Ahead of the ACT election, political jockeying for a vote-winning health policy fix has intensified, with heated debate in the Assembly and the community.
The parties are grappling for a policy edge in the wake of the shock Wanniassa Medical Centre closure and the chronic GP shortage and corporate GP takeovers that are undermining the sustainability of health services.
At the same time as the ACT Standing Committee on Health and Disability inquiry into the Wanniassa closure, the Liberals released an after-hours bulk-billing GP clinics policy hot on the heels of Labor's billion-dollar 'Ready for the Future' health plan and the Liberal's earlier Bulk Billing GPs for Our Suburbs.
The interest in government action and alternative models has heightened now the ACT is in election mode.
Despite the promises and rhetoric, recent history shows both sides, at ACT and federal levels, have been slow to follow-up their talk with sufficient action.
The standing committee heard evidence that government support and new models of sustainable health care would be required to address Canberra's GP shortage and corporatisation. While Labor and Liberal appear to embrace such notions, there's not much proof yet in their puddings.
Better relations and negotiations between the former Liberal federal government and ACT Labor majority could have achieved stronger incentives for GPs to work in Canberra, more university GP training places, and appropriate balancing of corporate, government, traditional and alternative approaches to primary health care.
The Wanniassa closure brought home exactly how devastating it is for communities, particularly in outer metropolitan areas, when a local practice is closed and subsumed into a large corporate practice.
The Wanniassa practice was one of the most significant and popular practices closed in recent times but by no means the only. Many similar practices in outer suburbs have closed or downsized, and their doctors and staff contracted by corporate medical centres at Belconnen and Phillip. Affected practices and communities on the northside include Hall and Kippax.
While the quality and professionalism of staff is not questioned, the corporates are impacting local communities by buying-in doctors from outer area practices and limiting their capacity to return to work in that area.
This means there is no net increase in the number of GPs in the ACT, and we are still at least 60 GPs short. Patients complain of difficulties in accessing their doctors in the new centres due to transport issues and the way appointments are allocated. Patients with chronic or complex conditions have to search for a GP who will take them on.
The result can be that many people, particularly those on low incomes, don't go to a GP but instead call on hospital emergency, ambulance, pharmacy services and hospital inpatient beds.
To avoid such impacts on communities, shopping centres, businesses and private GPs, governments (ACT and federal) have a legitimate role to play in regulating the number, proportion and distribution of corporate practices. This might be possible through licensing and leasing arrangements, location-specific provider numbers or through incentives and support for alternative primary health care approaches, particularly in areas of need and disadvantage.
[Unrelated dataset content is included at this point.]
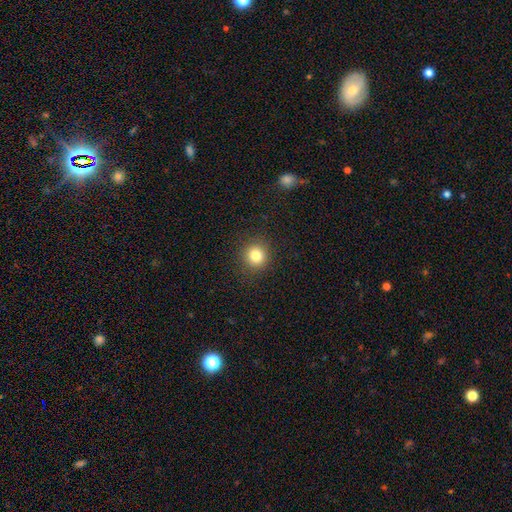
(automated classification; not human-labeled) A smooth galaxy with no disk features (82%) that is round (91%).

Vote fractions:
- Smooth or featured? smooth: 82% / star or artifact: 12% / featured or disk: 6%
- How rounded? round: 91% / in between: 8% / cigar-shaped: 1%
- Merging? none: 91% / minor disturbance: 6% / major disturbance: 2% / merger: 1%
One exciting approach is the health cooperative a community-based model that has been developed and tested for West Belconnen over the past four years.
The West Belconnen Health Cooperative will introduce three or more bulk-billing GPs, a nurse practitioner, administration and preventative health staff within a not-for-profit ''one-stop'' health and wellbeing centre at Charnwood, supported by community, business and, ideally, government.
The strength of the cooperative is it provides easy access and a community focal point that encourages people to become members and be active in their health and wellbeing. It harnesses the resources of all sectors to meet health needs at a low recurrent cost to government and taxpayers.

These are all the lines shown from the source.